Rose picked me up without comment. She was surprisingly strong, carrying me like I weighed nothing while Malachi walked ahead already on his phone making calls, handling logistics, not looking back once to see if I was okay.

The drive to my apartment was silent. I sat in the back seat staring at the back of Malachi’s head, willing him to turn around, to say something, to acknowledge that I’d just been kidnapped and almost worse.

He didn’t.

When we pulled up to my building, Rose helped me out. Supported my weight even though I could have walked fine if I’d admitted the truth. Walked me to the entrance while Malachi stayed in the car making more calls.

"Take care of yourself," Rose said once we were inside the lobby. Her voice was cold, clipped, professional. Like she was checking off a task from a list.

Then she was gone. Just turned and walked away, leaving me standing there alone.

I made it to my apartment, my legs working perfectly fine despite my earlier claims. Locked every lock on the door. Checked the windows. Then collapsed on my couch and finally let myself fall apart.

I cried until I had no tears left, until my throat hurt and my eyes were swollen. Cried for how scared I’d been, for what almost happened, for the way Malachi couldn’t even be bothered to touch me, for loving someone who would never love me back.

When I finally stopped, when I’d exhausted myself completely, I noticed Rose had left her jacket on my couch. She must have put it there when she helped me inside.

I picked it up to hang it somewhere. That’s when something fell out of the pocket.

A necklace. Delicate gold chain with a distinctive pendant. The design was unusual, almost like interlocking letters or symbols, something custom-made and expensive.

It was beautiful. The kind of jewelry you didn’t find in regular stores, the kind that meant something specific to someone.

I held it up to the light, watching how the pendant caught the glow from my lamp. Where had Rose gotten something like this? It seemed too personal, too meaningful to just be something she’d bought for herself.

I set it on my coffee table, made a mental note to return it to her tomorrow. She’d probably want it back. Something that unique wasn’t the kind of thing you’d want to lose.

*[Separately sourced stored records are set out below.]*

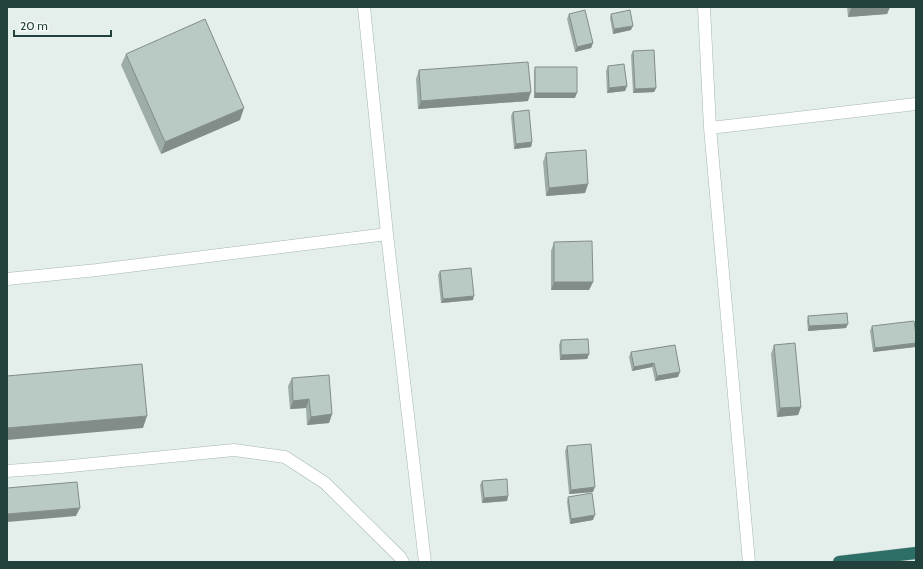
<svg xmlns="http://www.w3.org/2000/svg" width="923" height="569" font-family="Cabin,sans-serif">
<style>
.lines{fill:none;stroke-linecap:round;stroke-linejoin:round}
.lane-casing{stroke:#a6b7b3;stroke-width:13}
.street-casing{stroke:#a6b7b3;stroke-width:13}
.highway-casing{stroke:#c1cac8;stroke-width:13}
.lane{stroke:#fff;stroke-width:12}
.street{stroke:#fff;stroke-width:12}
.highway{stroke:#2d6e67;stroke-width:12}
.wall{fill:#9fada9}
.shaded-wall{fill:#828d89}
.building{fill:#b9c9c4;stroke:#828d89}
</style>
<rect width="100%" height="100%" fill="#e4eeeb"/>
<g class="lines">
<defs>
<path id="lane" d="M 7,471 L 61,467 L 234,450 L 285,457 L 325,483 L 400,557 L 403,562"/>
<path id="street" d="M 364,7 L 387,234 L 425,562
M 704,7 L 710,128 L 749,562
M 710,128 L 916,104
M 7,279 L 97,270 L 387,234"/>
<path id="highway" d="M 839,562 L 916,553"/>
</defs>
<use href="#lane" class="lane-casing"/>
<use href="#street" class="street-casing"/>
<use href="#highway" class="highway-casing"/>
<use href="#lane" class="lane"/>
<use href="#street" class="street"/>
<use href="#highway" class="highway"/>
</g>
<path class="wall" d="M 847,7 L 890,7 L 887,14 L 848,17 Z
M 569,14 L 593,43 L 591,48 L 575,52 L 567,19 Z
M 611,14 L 631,30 L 613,34 L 610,18 Z
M 633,51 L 656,88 L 654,92 L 633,93 L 631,55 Z
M 126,54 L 240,120 L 161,154 L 121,65 Z
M 608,66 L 627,86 L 625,91 L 607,93 L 606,71 Z
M 535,67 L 575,98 L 534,98 L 534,72 Z
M 419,70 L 528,101 L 418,109 L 416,79 Z
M 513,112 L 532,142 L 531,147 L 514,149 L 511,116 Z
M 546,153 L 588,184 L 585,193 L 546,196 L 543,162 Z
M 554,242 L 593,282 L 589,290 L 551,290 L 551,251 Z
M 440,271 L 473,300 L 441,303 L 438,275 Z
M 808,316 L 846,328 L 808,331 L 807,321 Z
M 872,326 L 916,335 L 916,345 L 915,347 L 873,352 L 870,331 Z
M 561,340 L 589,354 L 587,359 L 560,360 L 559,345 Z
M 675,345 L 678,377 L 655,381 L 652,367 L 632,371 L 629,357 L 631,352 Z
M 774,345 L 801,407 L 798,415 L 777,417 L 771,354 Z
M 292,378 L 332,414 L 329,423 L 307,425 L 306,408 L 290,409 L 288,386 Z
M 567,446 L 593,492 L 569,494 L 565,451 Z
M 482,481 L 508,496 L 507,501 L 482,503 L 480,485 Z
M 568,497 L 593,520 L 570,524 L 567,502 Z"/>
<path class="shaded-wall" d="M 867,7 L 890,7 L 887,14 L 848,17 L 851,8 Z
M 633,26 L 631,30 L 613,34 L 614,29 Z
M 593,43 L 591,48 L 575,52 L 577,47 Z
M 627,86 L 625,91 L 607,93 L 609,88 Z
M 656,88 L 654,92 L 633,93 L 635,89 Z
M 531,92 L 528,101 L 418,109 L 421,101 Z
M 535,93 L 577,93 L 575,98 L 534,98 Z
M 244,108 L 240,120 L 161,154 L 165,142 Z
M 532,142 L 531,147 L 514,149 L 516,144 Z
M 588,184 L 585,193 L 546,196 L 549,188 Z
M 554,282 L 593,282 L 589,290 L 551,290 Z
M 474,296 L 473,300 L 441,303 L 443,299 Z
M 848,324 L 846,328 L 808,331 L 809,326 Z
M 916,343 L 915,347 L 873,352 L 875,348 Z
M 589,354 L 587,359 L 560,360 L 561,355 Z
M 654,363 L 652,367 L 632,371 L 634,367 Z
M 680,372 L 678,377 L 655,381 L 657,376 Z
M 309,399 L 306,408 L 290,409 L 293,401 Z
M 801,407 L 798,415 L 777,417 L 780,408 Z
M 332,414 L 329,423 L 307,425 L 311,417 Z
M 147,416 L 143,428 L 7,440 L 7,428 Z
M 595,487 L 593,492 L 569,494 L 571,490 Z
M 508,496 L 507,501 L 482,503 L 484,498 Z
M 80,508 L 76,516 L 7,522 L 7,514 Z
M 595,515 L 593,520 L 570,524 L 571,519 Z"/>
<path class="building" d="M 851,7 L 867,7 L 851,8 Z
M 585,10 L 593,43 L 577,47 L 569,14 Z
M 630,10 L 633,26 L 614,29 L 611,14 Z
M 205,19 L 244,108 L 165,142 L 126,54 Z
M 654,50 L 656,88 L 635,89 L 633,51 Z
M 528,62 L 531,92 L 421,101 L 419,70 Z
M 624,64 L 627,86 L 609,88 L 608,66 Z
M 535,67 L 577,67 L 577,93 L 535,93 Z
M 529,110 L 532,142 L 516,144 L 513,112 Z
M 586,150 L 588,184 L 549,188 L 546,153 Z
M 592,241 L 593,282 L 554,282 L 554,242 Z
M 471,268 L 474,296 L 443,299 L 440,271 Z
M 847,313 L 848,324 L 809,326 L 808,316 Z
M 914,321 L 916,335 L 916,343 L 875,348 L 872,326 Z
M 588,339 L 589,354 L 561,355 L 561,340 Z
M 795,343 L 801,407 L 780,408 L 774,345 Z
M 675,345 L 680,372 L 657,376 L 654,363 L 634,367 L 631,352 Z
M 142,364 L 147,416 L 7,428 L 7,376 Z
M 329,375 L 332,414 L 311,417 L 309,399 L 293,401 L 292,378 Z
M 591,444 L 595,487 L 571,490 L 567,446 Z
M 507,479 L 508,496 L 484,498 L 482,481 Z
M 77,482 L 80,508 L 7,514 L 7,488 Z
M 592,493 L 595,515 L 571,519 L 568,497 Z"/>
<rect width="923" height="569" fill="none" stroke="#22413c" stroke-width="16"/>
<path d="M14 30v6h97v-6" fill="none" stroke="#22413c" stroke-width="2"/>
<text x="20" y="30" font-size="12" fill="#22413c" stroke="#f5faf8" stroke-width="3" paint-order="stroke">20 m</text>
</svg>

But as I stared at it, something nagged at the back of my mind. Something about the design felt familiar, like I’d seen it before somewhere. But I was too exhausted, too emotionally destroyed to figure out where.

I’d think about it tomorrow. Tonight I just needed to sleep and try to forget what almost happened in that van.

I left the necklace on the table, went to my bedroom, and didn’t even bother changing clothes before crawling under the covers.

But I couldn’t stop thinking about how Malachi had refused to touch me. How he’d looked at me with those cold eyes and handed me off to someone else. How he’d saved me but couldn’t be bothered to care.

And somewhere in the back of my mind, that necklace kept glowing, its unusual pendant catching imaginary light, familiar in a way I couldn’t quite place.